Informateur pour la direction générale de la sécurité intérieure (DGSI) ou complice de cybercriminels ? Florent Curtet, ex-hackeur à la tête d’une entreprise de cybersécurité, était soupçonné d’avoir profité d’un vol de données liées à l’instruction de l’attentat contre Charlie Hebdo pour extorquer de l’argent à un cabinet d’avocats. Le trentenaire français a été condamné par la 13ᵉ chambre correctionnelle du tribunal judiciaire de Paris, lundi 16 décembre, à deux ans d’emprisonnement avec sursis pour association de malfaiteurs et complicité de tentative d’extorsion. Il est également interdit d’exercer dans le domaine de la cybersécurité pendant cinq ans, dont quatre avec sursis. Il doit enfin s’acquitter d’une amende de 13 000 euros et verser, au total, 39 000 euros de préjudice aux différentes parties civiles.
L’autoproclamé « hackeur éthique », connu pour ses prises de parole médiatiques et les zones d’ombre de son CV, avait joué un rôle trouble dans des négociations consécutives à un vol de données appartenant au cabinet d’avocats Le Bonnois. En 2021, près de 14 millions de documents liés au procès de l’attentat contre Charlie Hebdo et de l’assassinat de Samuel Paty avaient été dérobés par le gang de hackeurs Everest, à l’aide d’un rançongiciel. Florent Curtet, à la tête d’une entreprise de cybersécurité, avait proposé ses services pour jouer les intermédiaires dans les négociations.
Mais ses interactions avec les hackeurs interrogent. Il a prétendu s’être rendu en Russie pour récupérer les données sur un support physique (ce qui ne permet pourtant pas de s’assurer de leur destruction), voyage qui était en réalité inventé de toutes pièces, a admis le prévenu lors du procès.
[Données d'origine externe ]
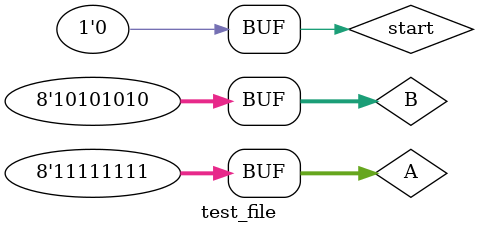
<source format=v>
`timescale 1ns / 1ps


module test_file();
reg [7:0] A;
reg [7:0] B;
reg start;
wire [7:0] a;
wire [7:0] b;
swap uut(.A(A),.B(B),.start(start),.a(a),.b(b));
initial 
begin
A=8'b00001111;
B=8'b11110000;
start=0;
#5 start=1;
#5 start=0;
A=8'b11111111;
B=8'b10101010;
#5 start=1;
#1 start=0;
end
endmodule

</source>
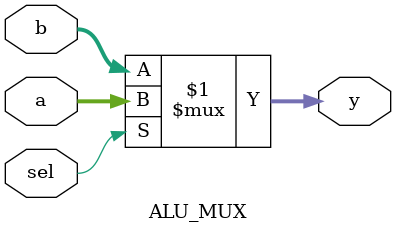
<source format=v>
`timescale 1ns / 1ps


module ALU_MUX(input [31:0] a, b, input sel, output [31:0] y);
	// If y = 1, select a; otherwise, select b.
	assign y = sel ? a : b;
endmodule

</source>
Il a également exigé de l’argent auprès du cabinet Le Bonnois, faisant grimper la somme après avoir appris la nature sensible de ces fuites de données. Ses échanges de messages avec les cybercriminels, révélés pendant le procès, ont même semblé montrer des incitations : à un membre du gang Everest qui affirme vouloir déployer un rançongiciel, il répond « Let’s do it » (« allons-y »).
Lors de son procès, Florent Curtet a assuré qu’il jouait alors le rôle d’informateur pour la DGSI et pour l’Agence nationale de sécurité des systèmes d’information. Une défense qui n’a pas convaincu les juges, malgré la présence au tribunal d’un policier à la retraite appuyant ses dires. Si Florent Curtet, condamné pour des détournements de cartes bancaires en 2011, aime mettre en avant son passé de hackeur « redouté par la CIA », il n’a en revanche pas participé aux piratages du gang Everest, a estimé le tribunal, qui l’a relaxé du chef de complicité d’atteinte à un système de traitement automatisé de données.